Le vice-président du Senate Intelligence Committee, Mark Warner, démocrate de Virginie, a dit que la préoccupation ne portait pas seulement sur le manque d’expérience de Pulte, mais sur la question de savoir si la Maison-Blanche voulait quelqu’un qui fournirait «the narrative it wants, not the intelligence we need.» Le représentant Brian Fitzpatrick, républicain de Pennsylvanie et ancien agent du FBI qui préside la CIA Subcommittee du House Intelligence Committee, a été plus direct : «He shouldn’t be there,» a déclaré Fitzpatrick. «He’s got no background in intelligence.»
Le leader de la majorité au Sénat, John Thune, républicain du Dakota du Sud, a aussi remis en question la nomination, affirmant que le pays a besoin de professionnels au poste de DNI plutôt que d’un bureau «weaponized». Le leader de la minorité au Sénat, Chuck Schumer, démocrate de New York, a qualifié Pulte de «a partisan thug with no experience in intelligence.»

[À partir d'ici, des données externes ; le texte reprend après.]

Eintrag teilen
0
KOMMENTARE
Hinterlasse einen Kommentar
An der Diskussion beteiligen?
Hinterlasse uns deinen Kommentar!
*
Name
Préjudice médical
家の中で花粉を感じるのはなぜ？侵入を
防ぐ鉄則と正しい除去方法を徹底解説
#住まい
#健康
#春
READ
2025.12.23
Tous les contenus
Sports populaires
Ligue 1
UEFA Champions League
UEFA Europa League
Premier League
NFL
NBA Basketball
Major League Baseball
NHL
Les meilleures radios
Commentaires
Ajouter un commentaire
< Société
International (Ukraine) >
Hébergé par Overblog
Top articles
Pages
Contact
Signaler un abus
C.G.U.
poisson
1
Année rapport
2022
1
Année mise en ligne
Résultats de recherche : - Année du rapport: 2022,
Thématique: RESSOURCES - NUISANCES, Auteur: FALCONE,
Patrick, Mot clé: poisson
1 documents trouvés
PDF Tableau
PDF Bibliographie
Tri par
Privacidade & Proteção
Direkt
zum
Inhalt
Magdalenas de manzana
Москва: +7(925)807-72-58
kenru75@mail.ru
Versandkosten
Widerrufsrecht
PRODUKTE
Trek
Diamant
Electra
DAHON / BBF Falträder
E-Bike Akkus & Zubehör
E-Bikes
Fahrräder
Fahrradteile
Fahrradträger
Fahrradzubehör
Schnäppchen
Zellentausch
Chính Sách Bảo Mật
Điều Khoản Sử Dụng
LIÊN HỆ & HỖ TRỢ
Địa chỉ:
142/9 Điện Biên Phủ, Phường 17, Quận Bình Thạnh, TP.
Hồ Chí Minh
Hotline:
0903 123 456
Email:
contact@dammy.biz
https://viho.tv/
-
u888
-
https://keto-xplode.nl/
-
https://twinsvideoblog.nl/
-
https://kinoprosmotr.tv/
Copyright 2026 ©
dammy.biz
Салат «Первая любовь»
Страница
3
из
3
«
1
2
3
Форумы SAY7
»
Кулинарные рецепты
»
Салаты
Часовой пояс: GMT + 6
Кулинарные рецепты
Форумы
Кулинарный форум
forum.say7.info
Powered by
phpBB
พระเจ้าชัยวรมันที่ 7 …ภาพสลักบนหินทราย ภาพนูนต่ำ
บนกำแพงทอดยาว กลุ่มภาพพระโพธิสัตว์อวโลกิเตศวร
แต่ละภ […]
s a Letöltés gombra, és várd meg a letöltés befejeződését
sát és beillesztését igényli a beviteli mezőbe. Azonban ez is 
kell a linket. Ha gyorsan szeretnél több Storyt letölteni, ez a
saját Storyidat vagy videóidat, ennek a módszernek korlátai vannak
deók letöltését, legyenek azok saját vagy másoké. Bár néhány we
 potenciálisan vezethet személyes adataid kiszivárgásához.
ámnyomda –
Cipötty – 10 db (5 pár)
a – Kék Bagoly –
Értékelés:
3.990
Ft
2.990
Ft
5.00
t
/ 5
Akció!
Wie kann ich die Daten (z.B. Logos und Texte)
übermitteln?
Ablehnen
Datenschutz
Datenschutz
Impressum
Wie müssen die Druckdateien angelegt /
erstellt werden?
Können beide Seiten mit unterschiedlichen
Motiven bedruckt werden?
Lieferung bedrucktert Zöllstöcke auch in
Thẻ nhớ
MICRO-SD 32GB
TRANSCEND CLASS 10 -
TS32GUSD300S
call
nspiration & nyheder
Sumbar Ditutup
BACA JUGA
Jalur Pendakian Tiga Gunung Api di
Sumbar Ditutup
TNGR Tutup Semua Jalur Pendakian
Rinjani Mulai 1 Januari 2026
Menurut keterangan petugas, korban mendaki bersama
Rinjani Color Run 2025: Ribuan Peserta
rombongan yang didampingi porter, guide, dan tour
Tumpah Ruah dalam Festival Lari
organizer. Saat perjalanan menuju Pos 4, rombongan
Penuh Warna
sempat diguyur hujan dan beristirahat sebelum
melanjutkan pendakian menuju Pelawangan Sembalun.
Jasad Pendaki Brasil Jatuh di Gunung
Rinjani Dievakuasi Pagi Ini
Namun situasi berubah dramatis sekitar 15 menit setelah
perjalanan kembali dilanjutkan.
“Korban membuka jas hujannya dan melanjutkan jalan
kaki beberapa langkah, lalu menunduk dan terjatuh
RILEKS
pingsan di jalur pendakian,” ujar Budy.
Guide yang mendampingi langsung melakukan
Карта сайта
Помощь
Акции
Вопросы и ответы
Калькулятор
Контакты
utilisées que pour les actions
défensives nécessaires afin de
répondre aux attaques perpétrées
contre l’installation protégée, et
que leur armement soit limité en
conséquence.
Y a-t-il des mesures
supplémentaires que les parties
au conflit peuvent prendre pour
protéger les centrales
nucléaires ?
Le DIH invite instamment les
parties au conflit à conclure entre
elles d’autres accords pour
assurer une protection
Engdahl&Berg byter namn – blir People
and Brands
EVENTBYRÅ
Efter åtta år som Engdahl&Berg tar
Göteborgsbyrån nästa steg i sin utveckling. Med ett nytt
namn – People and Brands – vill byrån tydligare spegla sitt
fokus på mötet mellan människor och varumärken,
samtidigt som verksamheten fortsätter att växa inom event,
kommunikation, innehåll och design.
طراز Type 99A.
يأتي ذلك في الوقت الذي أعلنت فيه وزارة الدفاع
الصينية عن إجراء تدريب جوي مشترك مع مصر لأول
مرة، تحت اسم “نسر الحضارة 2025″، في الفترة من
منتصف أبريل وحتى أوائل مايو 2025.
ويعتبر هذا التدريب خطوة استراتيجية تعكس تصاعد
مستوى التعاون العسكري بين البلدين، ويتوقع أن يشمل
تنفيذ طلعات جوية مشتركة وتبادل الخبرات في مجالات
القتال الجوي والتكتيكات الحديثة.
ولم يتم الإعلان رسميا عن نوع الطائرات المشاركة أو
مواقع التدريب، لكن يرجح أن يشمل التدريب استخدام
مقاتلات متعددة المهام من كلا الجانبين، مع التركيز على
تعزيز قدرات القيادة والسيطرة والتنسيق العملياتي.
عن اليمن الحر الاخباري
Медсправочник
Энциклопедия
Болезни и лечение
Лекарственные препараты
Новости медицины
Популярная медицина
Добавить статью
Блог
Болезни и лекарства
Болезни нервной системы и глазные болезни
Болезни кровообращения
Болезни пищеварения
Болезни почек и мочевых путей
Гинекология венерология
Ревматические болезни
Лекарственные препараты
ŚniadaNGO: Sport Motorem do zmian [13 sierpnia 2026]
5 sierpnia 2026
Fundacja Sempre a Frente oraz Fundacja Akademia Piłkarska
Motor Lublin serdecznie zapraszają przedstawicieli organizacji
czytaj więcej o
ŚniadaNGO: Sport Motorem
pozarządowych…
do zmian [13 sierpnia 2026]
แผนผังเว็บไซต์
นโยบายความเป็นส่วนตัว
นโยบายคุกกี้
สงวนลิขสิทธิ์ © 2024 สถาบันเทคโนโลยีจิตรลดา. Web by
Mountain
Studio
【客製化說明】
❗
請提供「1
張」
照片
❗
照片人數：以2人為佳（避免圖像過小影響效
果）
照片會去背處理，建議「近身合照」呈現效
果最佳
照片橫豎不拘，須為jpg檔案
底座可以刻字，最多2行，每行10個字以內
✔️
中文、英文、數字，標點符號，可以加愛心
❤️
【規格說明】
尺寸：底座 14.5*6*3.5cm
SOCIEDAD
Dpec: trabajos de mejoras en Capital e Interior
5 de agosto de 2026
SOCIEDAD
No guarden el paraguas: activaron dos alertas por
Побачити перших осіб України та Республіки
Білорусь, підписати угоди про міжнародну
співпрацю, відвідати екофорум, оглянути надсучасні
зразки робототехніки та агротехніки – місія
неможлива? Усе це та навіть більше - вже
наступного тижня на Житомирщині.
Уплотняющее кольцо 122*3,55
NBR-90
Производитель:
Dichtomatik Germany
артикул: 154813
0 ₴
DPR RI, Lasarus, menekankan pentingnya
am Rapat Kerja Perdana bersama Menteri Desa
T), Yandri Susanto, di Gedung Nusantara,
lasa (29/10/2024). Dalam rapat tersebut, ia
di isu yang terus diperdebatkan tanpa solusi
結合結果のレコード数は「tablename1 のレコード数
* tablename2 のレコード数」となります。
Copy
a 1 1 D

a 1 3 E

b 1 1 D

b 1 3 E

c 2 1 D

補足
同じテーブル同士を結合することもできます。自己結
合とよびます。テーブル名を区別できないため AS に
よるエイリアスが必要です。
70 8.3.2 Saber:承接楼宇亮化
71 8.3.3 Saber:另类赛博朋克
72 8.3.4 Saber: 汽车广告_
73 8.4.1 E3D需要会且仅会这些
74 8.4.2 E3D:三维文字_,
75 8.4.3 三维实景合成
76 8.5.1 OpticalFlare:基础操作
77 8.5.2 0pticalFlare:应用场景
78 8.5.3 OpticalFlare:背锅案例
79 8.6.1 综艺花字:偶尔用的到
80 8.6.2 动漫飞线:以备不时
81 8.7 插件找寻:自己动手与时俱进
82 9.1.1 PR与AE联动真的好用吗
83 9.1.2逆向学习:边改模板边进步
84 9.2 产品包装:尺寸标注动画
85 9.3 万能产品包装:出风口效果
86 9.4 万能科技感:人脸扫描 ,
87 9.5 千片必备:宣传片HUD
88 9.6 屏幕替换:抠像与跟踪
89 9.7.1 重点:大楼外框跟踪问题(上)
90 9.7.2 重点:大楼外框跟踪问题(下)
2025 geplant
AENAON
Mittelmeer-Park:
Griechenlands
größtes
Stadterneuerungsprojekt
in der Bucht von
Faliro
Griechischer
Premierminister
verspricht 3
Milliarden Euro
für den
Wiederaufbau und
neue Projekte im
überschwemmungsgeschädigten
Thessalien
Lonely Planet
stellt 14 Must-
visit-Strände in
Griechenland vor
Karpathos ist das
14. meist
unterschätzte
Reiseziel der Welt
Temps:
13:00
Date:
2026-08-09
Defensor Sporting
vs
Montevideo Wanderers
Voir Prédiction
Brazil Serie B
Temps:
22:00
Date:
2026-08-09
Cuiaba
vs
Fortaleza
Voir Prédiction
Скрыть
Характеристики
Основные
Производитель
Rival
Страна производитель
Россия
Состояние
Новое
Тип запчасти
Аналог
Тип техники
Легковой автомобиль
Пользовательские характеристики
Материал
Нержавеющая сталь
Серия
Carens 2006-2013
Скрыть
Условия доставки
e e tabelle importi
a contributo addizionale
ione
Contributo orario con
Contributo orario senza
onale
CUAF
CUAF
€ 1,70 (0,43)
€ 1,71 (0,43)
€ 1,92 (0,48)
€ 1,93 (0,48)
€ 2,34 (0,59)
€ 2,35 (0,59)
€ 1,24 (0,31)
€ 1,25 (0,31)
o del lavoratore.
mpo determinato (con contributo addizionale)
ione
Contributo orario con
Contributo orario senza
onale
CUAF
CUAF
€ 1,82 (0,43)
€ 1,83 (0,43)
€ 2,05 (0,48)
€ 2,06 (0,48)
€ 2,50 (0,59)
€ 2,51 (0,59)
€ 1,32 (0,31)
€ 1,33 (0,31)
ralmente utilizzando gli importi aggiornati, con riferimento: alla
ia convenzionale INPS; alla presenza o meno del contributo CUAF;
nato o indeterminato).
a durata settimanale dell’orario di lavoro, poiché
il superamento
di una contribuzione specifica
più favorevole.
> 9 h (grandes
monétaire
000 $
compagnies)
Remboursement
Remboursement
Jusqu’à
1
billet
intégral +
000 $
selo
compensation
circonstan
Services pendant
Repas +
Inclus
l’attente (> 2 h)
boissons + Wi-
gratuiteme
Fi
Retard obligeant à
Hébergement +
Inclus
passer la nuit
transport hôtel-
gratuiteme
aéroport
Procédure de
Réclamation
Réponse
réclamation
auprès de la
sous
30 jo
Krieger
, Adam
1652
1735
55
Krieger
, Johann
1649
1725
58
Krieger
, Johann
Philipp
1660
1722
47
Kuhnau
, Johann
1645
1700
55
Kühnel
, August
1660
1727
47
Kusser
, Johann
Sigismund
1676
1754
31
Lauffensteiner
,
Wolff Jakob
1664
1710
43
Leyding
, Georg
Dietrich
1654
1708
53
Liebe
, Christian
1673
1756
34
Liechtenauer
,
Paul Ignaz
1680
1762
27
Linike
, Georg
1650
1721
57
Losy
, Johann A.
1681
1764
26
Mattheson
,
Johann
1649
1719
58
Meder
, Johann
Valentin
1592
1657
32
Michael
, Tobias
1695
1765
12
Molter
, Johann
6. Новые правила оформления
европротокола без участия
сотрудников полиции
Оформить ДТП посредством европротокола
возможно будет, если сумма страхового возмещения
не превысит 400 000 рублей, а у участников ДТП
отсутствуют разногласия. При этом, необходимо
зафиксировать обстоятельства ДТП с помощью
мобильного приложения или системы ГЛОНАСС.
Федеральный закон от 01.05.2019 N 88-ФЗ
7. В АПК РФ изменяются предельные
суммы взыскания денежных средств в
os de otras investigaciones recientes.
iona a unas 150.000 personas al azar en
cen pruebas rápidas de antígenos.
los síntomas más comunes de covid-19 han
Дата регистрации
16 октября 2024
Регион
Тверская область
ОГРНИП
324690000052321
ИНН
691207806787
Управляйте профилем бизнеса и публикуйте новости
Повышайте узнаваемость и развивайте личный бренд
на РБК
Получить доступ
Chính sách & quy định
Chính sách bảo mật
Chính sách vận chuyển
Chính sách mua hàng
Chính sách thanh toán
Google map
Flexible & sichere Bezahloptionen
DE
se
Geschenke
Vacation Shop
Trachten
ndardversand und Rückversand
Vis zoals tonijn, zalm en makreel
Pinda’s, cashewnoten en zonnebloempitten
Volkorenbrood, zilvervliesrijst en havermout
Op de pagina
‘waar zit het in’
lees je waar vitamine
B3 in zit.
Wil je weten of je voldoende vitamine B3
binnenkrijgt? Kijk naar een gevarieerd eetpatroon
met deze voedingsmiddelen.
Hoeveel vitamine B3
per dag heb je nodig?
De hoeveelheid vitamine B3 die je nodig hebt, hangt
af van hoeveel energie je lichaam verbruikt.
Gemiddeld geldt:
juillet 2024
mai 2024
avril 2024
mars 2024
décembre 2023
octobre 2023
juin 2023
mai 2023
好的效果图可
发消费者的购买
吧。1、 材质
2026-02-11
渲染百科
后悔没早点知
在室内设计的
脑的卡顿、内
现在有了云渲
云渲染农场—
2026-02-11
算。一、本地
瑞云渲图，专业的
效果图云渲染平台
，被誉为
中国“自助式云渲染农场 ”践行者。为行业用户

Pulte est entré en politique après être devenu connu comme petit‑fils du fondateur de PulteGroup et pour des campagnes philanthropiques sur les réseaux sociaux qui distribuaient de l’argent en ligne. À la FHFA, il a également été impliqué dans des renvois politiquement chargés, y compris des allégations présumées de fraude hypothécaire impliquant la procureure générale de New York Letitia James et la gouverneure de la Réserve fédérale Lisa Cook. James et Cook ont nié toute mauvaise conduite ; l’acte d’accusation contre James a été rejeté après qu’un juge a conclu que le procureur américain impliqué dans l’affaire avait été invalablement nommé, et Cook est demeurée à la Fed pendant que la Cour suprême examine si Trump peut la révoquer.
L’arrivée de Pulte fait suite à des tensions publiques entre Trump et Gabbard, qui quittera le rôle le June 30. L’évaluation de Gabbard selon laquelle l’Iran ne construisait pas d’arme nucléaire est devenue un point de controverse avec Trump alors que son administration se rapprochait d’une action militaire contre Téhéran.
La question immédiate est désormais de savoir jusqu’où Pulte ira en matière d’effectifs et de restructuration avant que Trump ne nomme un directeur permanent du renseignement. Trump a dit qu’il avait plusieurs entrevues en cours, mais la nomination par intérim confère à Pulte un rôle central pour façonner le bureau avant l’arrivée d’un candidat confirmé par le Sénat.